▶ Requirement: Update the lines of the records below so that every "Karambit" reads "Bayonet", with all other text unchanged. Leave the pictures out of your answer.

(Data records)
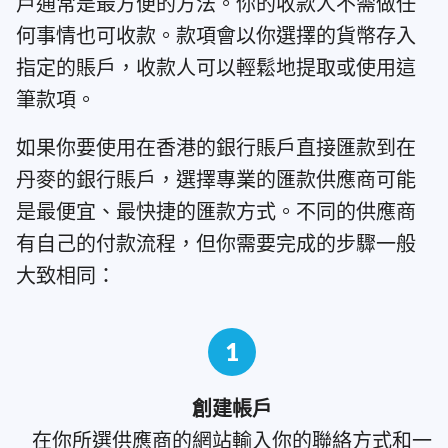
戶通常是最方便的方法。你的收款人不需做任
何事情也可收款。款項會以你選擇的貨幣存入
指定的賬戶，收款人可以輕鬆地提取或使用這
筆款項。
如果你要使用在香港的銀行賬戶直接匯款到在
丹麥的銀行賬戶，選擇專業的匯款供應商可能
是最便宜、最快捷的匯款方式。不同的供應商
有自己的付款流程，但你需要完成的步驟一般
大致相同：
1
創建帳戶
在你所選供應商的網站輸入你的聯絡方式和一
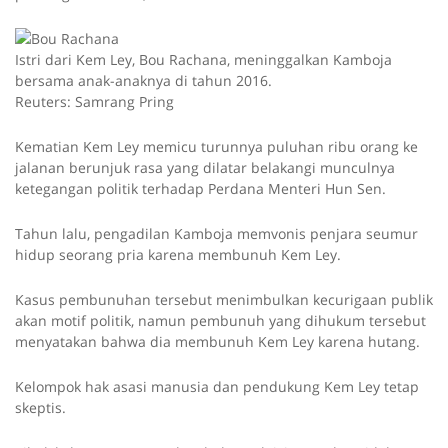
Istri dari Kem Ley, Bou Rachana, meninggalkan Kamboja
bersama anak-anaknya di tahun 2016.
Reuters: Samrang Pring
Kematian Kem Ley memicu turunnya puluhan ribu orang ke
jalanan berunjuk rasa yang dilatar belakangi munculnya
ketegangan politik terhadap Perdana Menteri Hun Sen.
Tahun lalu, pengadilan Kamboja memvonis penjara seumur
hidup seorang pria karena membunuh Kem Ley.
Kasus pembunuhan tersebut menimbulkan kecurigaan publik
akan motif politik, namun pembunuh yang dihukum tersebut
menyatakan bahwa dia membunuh Kem Ley karena hutang.
Kelompok hak asasi manusia dan pendukung Kem Ley tetap
skeptis.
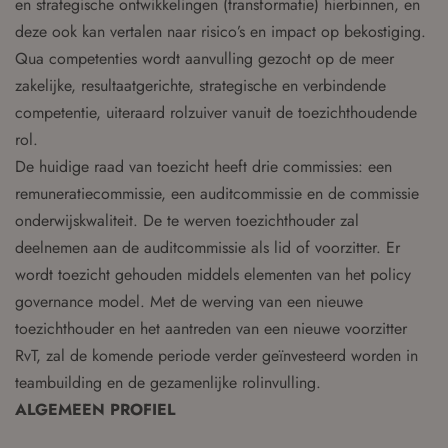
en strategische ontwikkelingen (transformatie) hierbinnen, en
deze ook kan vertalen naar risico’s en impact op bekostiging.
Qua competenties wordt aanvulling gezocht op de meer
zakelijke, resultaatgerichte, strategische en verbindende
competentie, uiteraard rolzuiver vanuit de toezichthoudende
rol.
De huidige raad van toezicht heeft drie commissies: een
remuneratiecommissie, een auditcommissie en de commissie
onderwijskwaliteit. De te werven toezichthouder zal
deelnemen aan de auditcommissie als lid of voorzitter. Er
wordt toezicht gehouden middels elementen van het policy
governance model. Met de werving van een nieuwe
toezichthouder en het aantreden van een nieuwe voorzitter
RvT, zal de komende periode verder geïnvesteerd worden in
teambuilding en de gezamenlijke rolinvulling.
ALGEMEEN PROFIEL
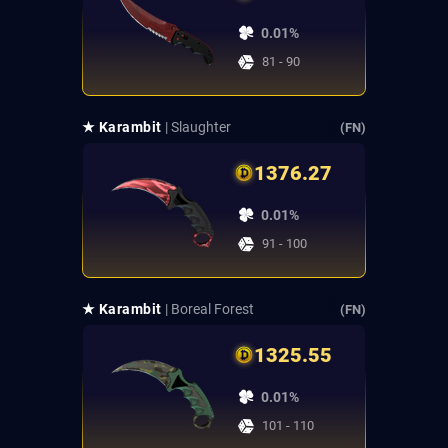
0.01%
81 - 90
★ Karambit
| Slaughter
(FN)
1376.27
0.01%
91 - 100
★ Karambit
| Boreal Forest
(FN)
1325.55
0.01%
101 - 110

▶ Written reply:
戶通常是最方便的方法。你的收款人不需做任
何事情也可收款。款項會以你選擇的貨幣存入
指定的賬戶，收款人可以輕鬆地提取或使用這
筆款項。
如果你要使用在香港的銀行賬戶直接匯款到在
丹麥的銀行賬戶，選擇專業的匯款供應商可能
是最便宜、最快捷的匯款方式。不同的供應商
有自己的付款流程，但你需要完成的步驟一般
大致相同：
1
創建帳戶
在你所選供應商的網站輸入你的聯絡方式和一
Istri dari Kem Ley, Bou Rachana, meninggalkan Kamboja
bersama anak-anaknya di tahun 2016.
Reuters: Samrang Pring
Kematian Kem Ley memicu turunnya puluhan ribu orang ke
jalanan berunjuk rasa yang dilatar belakangi munculnya
ketegangan politik terhadap Perdana Menteri Hun Sen.
Tahun lalu, pengadilan Kamboja memvonis penjara seumur
hidup seorang pria karena membunuh Kem Ley.
Kasus pembunuhan tersebut menimbulkan kecurigaan publik
akan motif politik, namun pembunuh yang dihukum tersebut
menyatakan bahwa dia membunuh Kem Ley karena hutang.
Kelompok hak asasi manusia dan pendukung Kem Ley tetap
skeptis.
en strategische ontwikkelingen (transformatie) hierbinnen, en
deze ook kan vertalen naar risico’s en impact op bekostiging.
Qua competenties wordt aanvulling gezocht op de meer
zakelijke, resultaatgerichte, strategische en verbindende
competentie, uiteraard rolzuiver vanuit de toezichthoudende
rol.
De huidige raad van toezicht heeft drie commissies: een
remuneratiecommissie, een auditcommissie en de commissie
onderwijskwaliteit. De te werven toezichthouder zal
deelnemen aan de auditcommissie als lid of voorzitter. Er
wordt toezicht gehouden middels elementen van het policy
governance model. Met de werving van een nieuwe
toezichthouder en het aantreden van een nieuwe voorzitter
RvT, zal de komende periode verder geïnvesteerd worden in
teambuilding en de gezamenlijke rolinvulling.
ALGEMEEN PROFIEL
0.01%
81 - 90
★ Bayonet
| Slaughter
(FN)
1376.27
0.01%
91 - 100
★ Bayonet
| Boreal Forest
(FN)
1325.55
0.01%
101 - 110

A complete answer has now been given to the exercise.